"Honte à nous", c'est le nom du rapport que le Sénat du Canada a publié jeudi 9 août. La honte, parce que ce rapport raconte comment entre la fin de la Deuxième Guerre mondiale et 1971, l'État canadien a volé leur bébé à des femmes célibataires, leur promettant l'opprobre si elles le gardaient.
Le Sénat estime que cette politique a amené à l'enlèvement de 300 000 à 600 000 enfants pour un total de 300 000 à 450 000 femmes. Mais ce chiffre est compliqué à établir tant le processus fut opaque. Il avait également été déconseillé fortement à ces femmes de chercher leur enfant. Le comité sénatorial estime que 95 % des mères célibataires durant cette période se sont faites voler leur enfant ou ont eu à le donner.
Des foyers de maternité étaient financés par le gouvernement fédéral où été placées ces filles célibataires. Après la naissance les bébés étaient gardés en foyer gérés par l'Église avant d'être adoptés.
Le journal Le Devoir rapporte les propos de la sénatrice Chantal Petitclerc qui raconte que les groupes religieux ont tous décliné l'invitation du comité à témoigner et à s'expliquer : "J'espère que ce rapport va permettre un peu de pression pour une réflexion, pour des excuses, pour une reconnaissance à tout le moins du rôle qu'ont eu les différents groupes religieux". Elle fait également le parallèle avec ce qui a pu se passer en Australie où l'État s'est officiellement excusé il y a dix ans pour des pratiques similaires sur la même période envers les enfants des personnes aborigènes et des indigènes du détroit de Torrès.
Des femmes ont témoigné devant le comité sénatorial. L'une de ces femmes célibataires, Sandra Jarvie, qui avait 20 ans en 1968 explique dans des propos relevés par Le Figaro : "La travailleuse sociale s'est postée devant moi et m'a annoncé froidement que je ne reverrais jamais mon bébé de toute ma vie, et que, si je cherchais à le retrouver, je détruirais sa vie [...]. Les mères célibataires n'étaient pas perçues comme pouvant être mères"

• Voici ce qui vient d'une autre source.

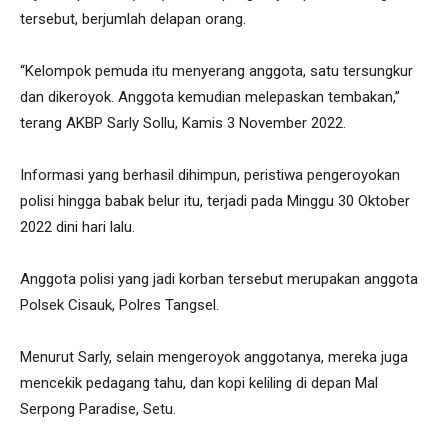
tersebut, berjumlah delapan orang.
“Kelompok pemuda itu menyerang anggota, satu tersungkur
dan dikeroyok. Anggota kemudian melepaskan tembakan,”
terang AKBP Sarly Sollu, Kamis 3 November 2022.
Informasi yang berhasil dihimpun, peristiwa pengeroyokan
polisi hingga babak belur itu, terjadi pada Minggu 30 Oktober
2022 dini hari lalu.
Anggota polisi yang jadi korban tersebut merupakan anggota
Polsek Cisauk, Polres Tangsel.
Menurut Sarly, selain mengeroyok anggotanya, mereka juga
mencekik pedagang tahu, dan kopi keliling di depan Mal
Serpong Paradise, Setu.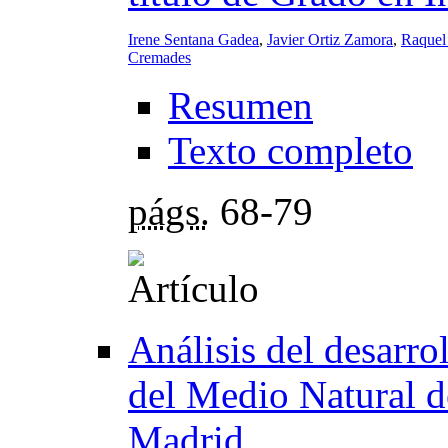
Irene Sentana Gadea
,
Javier Ortiz Zamora
,
Raquel
Cremades
Resumen
Texto completo
págs.
68-79
Análisis del desarro
del Medio Natural d
Madrid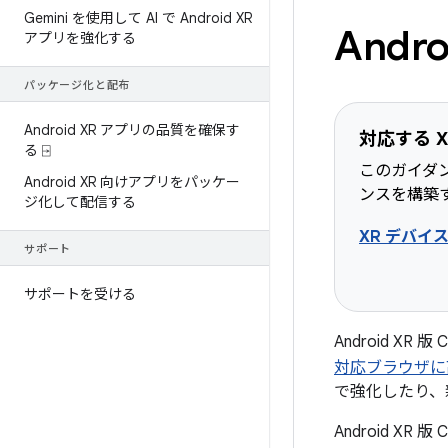
Gemini を使用して AI で Android XR
And
アプリを強化する
パッケージ化と配布
Android XR アプリの品質を確保す
対応する X
る ⍈
このガイダ
Android XR 向けアプリをパッケー
ンスを構築
ジ化して配信する
XR デバイ
サポート
サポートを受ける
Android XR 版
対応ブラウザに高
で強化したり、
Android X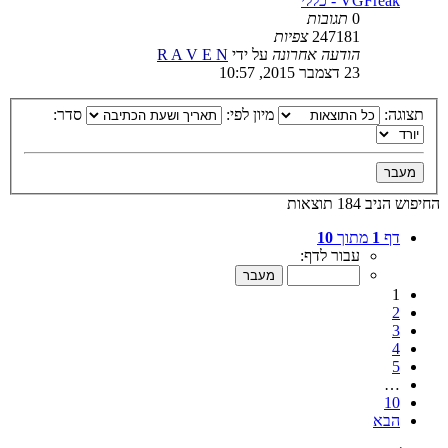
VGFreak - כללי
0
תגובות
247181
צפיות
הודעה אחרונה
על ידי
R A V E N
23 דצמבר 2015, 10:57
תצוגה:
מיון לפי:
סדר:
החיפוש הניב 184 תוצאות
דף
1
מתוך
10
עבור לדף:
1
2
3
4
5
…
10
הבא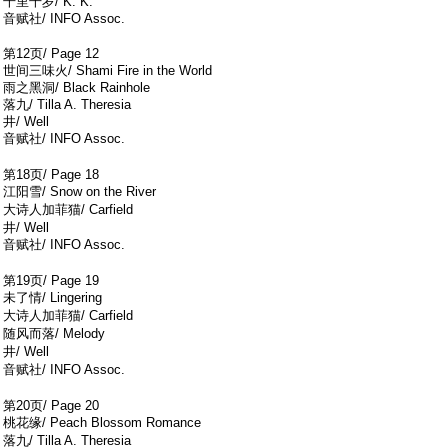
千里千岁/ K. K.
音赋社/ INFO Assoc.
; T' @, V- G) Q* l0 r* ^7 ]* z
第12页/ Page 12
世间三味火/ Shami Fire in the World
雨之黑洞/ Black Rainhole
落九/ Tilla A. Theresia
井/ Well
音赋社/ INFO Assoc.
) w( s3 c& u/ _6 e) `6 \
' C7 Z3 e% L1 i4 h
第18页/ Page 18
江阳雪/ Snow on the River
) g9 J( B! I$ ?- |4 C6 ~
大诗人加菲猫/ Carfield
) u" o( h3 R3 @; w* ?+ T: p. y
井/ Well
音赋社/ INFO Assoc.
, r5 h9 I' d9 K( x3 E
) L I9 S+ r# F, x" f, K) {7 [
第19页/ Page 19
未了情/ Lingering
6 Z7 I. _/ M. Y6 U) L
大诗人加菲猫/ Carfield
; k& o4 M, v; V: I7 [: N9 U+ ^
随风而落/ Melody
' G- ~* ^& X3 ?- Y; W
井/ Well
1 o. C9 o1 Y' }, y Y9 [
音赋社/ INFO Assoc.
9 w; G- b7 n& o8 h
3 w; d0 c! K5 u( H& G( l+ I, |
第20页/ Page 20
桃花缘/ Peach Blossom Romance
! L, M( P; ~9 I& u8 L: q9 J4 B
落九/ Tilla A. Theresia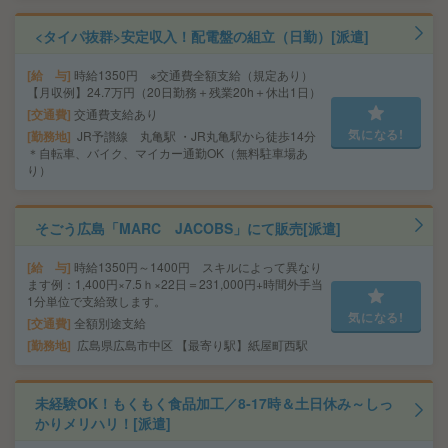
<タイパ抜群>安定収入！配電盤の組立（日勤）[派遣]
給 与
時給1350円 ※交通費全額支給（規定あり）
【月収例】24.7万円（20日勤務＋残業20h＋休出1日）
交通費
交通費支給あり
気になる!
勤務地
JR予讃線 丸亀駅 ・JR丸亀駅から徒歩14分
＊自転車、バイク、マイカー通勤OK（無料駐車場あ
り）
そごう広島「MARC JACOBS」にて販売[派遣]
給 与
時給1350円～1400円 スキルによって異なり
ます例：1,400円×7.5ｈ×22日＝231,000円+時間外手当
1分単位で支給致します。
気になる!
交通費
全額別途支給
勤務地
広島県広島市中区 【最寄り駅】紙屋町西駅
未経験OK！もくもく食品加工／8‐17時＆土日休み～しっ
かりメリハリ！[派遣]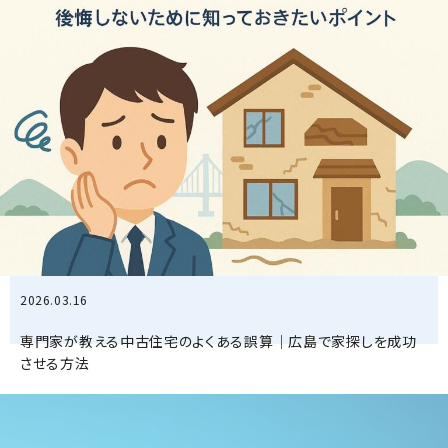
2026.03.16
専門家が教える中古住宅のよくある誤算｜広島で家探しを成功
させる方法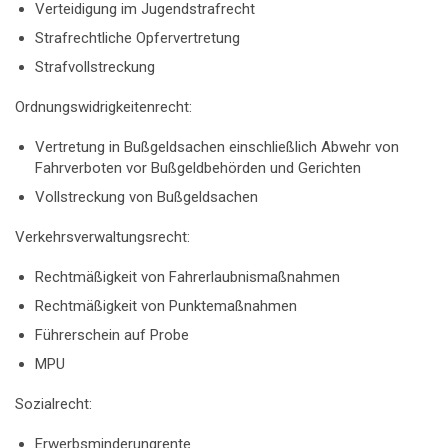
Verteidigung im Jugendstrafrecht
Strafrechtliche Opfervertretung
Strafvollstreckung
Ordnungswidrigkeitenrecht:
Vertretung in Bußgeldsachen einschließlich Abwehr von
Fahrverboten vor Bußgeldbehörden und Gerichten
Vollstreckung von Bußgeldsachen
Verkehrsverwaltungsrecht:
Rechtmäßigkeit von Fahrerlaubnismaßnahmen
Rechtmäßigkeit von Punktemaßnahmen
Führerschein auf Probe
MPU
Sozialrecht:
Erwerbsminderungrente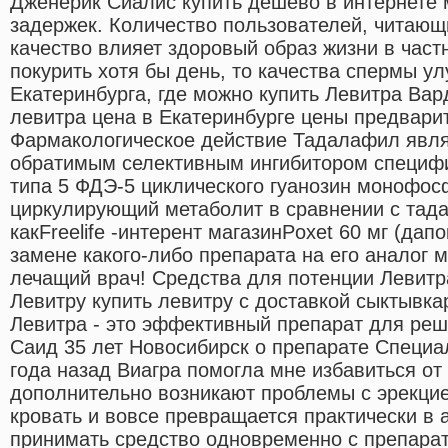
Дженерик Сиалис купить дешево в интернете 
задержек. Количество пользователей, читающ
качество влияет здоровый образ жизни в частн
покурить хотя бы день, то качества спермы у
Екатеринбурга, где можно купить Левитра Ва
левитра цена в Екатеринбурге цены предвари
Фармакологическое действие Тадалафил явл
обратимым селективным ингибитором специф
типа 5 ФДЭ-5 циклического гуанозин монофо
циркулирующий метаболит в сравнении с тад
какFreelife -интерент магазинPoxet 60 мг (дапо
замене какого-либо препарата на его аналог 
лечащий врач! Средства для потенции Левит
Левитру купить левитру с доставкой сыктывк
Левитра - это эффективный препарат для реш
Саид 35 лет Новосибирск о препарате Специ
года назад Виагра помогла мне избавиться от
дополнительно возникают проблемы с эрекцие
кровать и вовсе превращается практически в 
принимать средство одновременно с препарат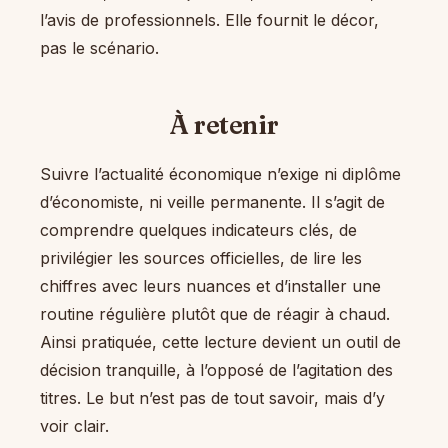
l’avis de professionnels. Elle fournit le décor,
pas le scénario.
À retenir
Suivre l’actualité économique n’exige ni diplôme
d’économiste, ni veille permanente. Il s’agit de
comprendre quelques indicateurs clés, de
privilégier les sources officielles, de lire les
chiffres avec leurs nuances et d’installer une
routine régulière plutôt que de réagir à chaud.
Ainsi pratiquée, cette lecture devient un outil de
décision tranquille, à l’opposé de l’agitation des
titres. Le but n’est pas de tout savoir, mais d’y
voir clair.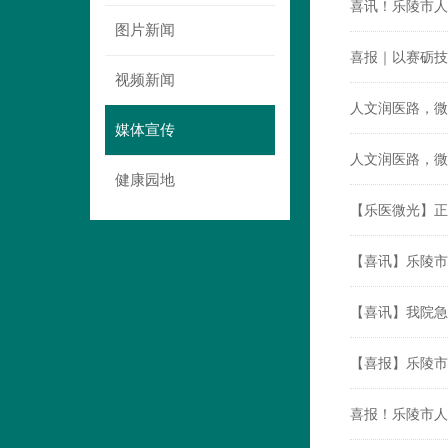
喜讯！乐陵市人
图片新闻
喜报｜以赛砺技
视频新闻
人文润医路，微
媒体宣传
人文润医路，微
健康园地
【乐医微光】正
【喜讯】乐陵市
【喜讯】我院急
【喜报】乐陵市
喜报！乐陵市人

Sandra Jarvie décrit également les conditions de vie dans ces foyers isolés : "On vivait séparé du reste du monde... Ces maisons n'offraient plus que la servitude domestique". Barreaux aux fenêtre, violences sexuelles, tortures psychologiques, ces maisons ressemblaient à l'enfer et l'on est pas loin de la Servante Écarlate de l'autrice canadienne Margaret Atwood.
Certaines femmes ne savent également même pas si elles ont accouché d'une fille ou d'un garçon tant l'enlèvement s'est fait tout de suite après l'accouchement. Une autre mère explique devant la commission : "On m'a dit que je me marierais plus tard et que j'oublierais mon bébé. Comment une mère peut-elle oublier son bébé?"
Comme le souligne le sénateur Art Eggleton : "C'était prévu au Régime d'assistance publique du Canada à l'époque. Le gouvernement, certainement, est responsable de l'argent qu'il dépense."
Selon le comité sénatorial des affaires sociales en charge de ce rapport, le Canada doit présenter ses excuses officielles pour ce que les Canadien·e·s appellent "la rafle des bébés". En présentant le rapport jeudi 9 août, un de sénateur, Art Eggleton a affirmé : "Chaque fois qu'un gouvernement contribue à la violation de droits de la personne, il devrait s'excuser".
En plus des excuses officielles, les sénateur·trice· auteur·trice·s du rapport demandent à ce qu'un soutien psychologique soit offert aux personnes ayant souffert de cette politique mais également que tous les dossiers d'adoption soient ouverts pour que chacun puisse se retrouver.
L'État canadien avait déjà dû indemniser en 2017 les victimes d'un scandale similaire qui avait perduré jusque dans les années 1980 et concernait les enfants autochtones.
La France a elle connu un scandale à moindre échelle mais tout aussi scandaleux, celui des enfants de la Creuse. Entre les années 1963 et 1982, des enfants réunionnais ont été déplacés dans le département ayant subi l'exode rural comme la Creuse, pour les repeupler. Cette politique avait été mise en place par le député d'alors Michel Debré.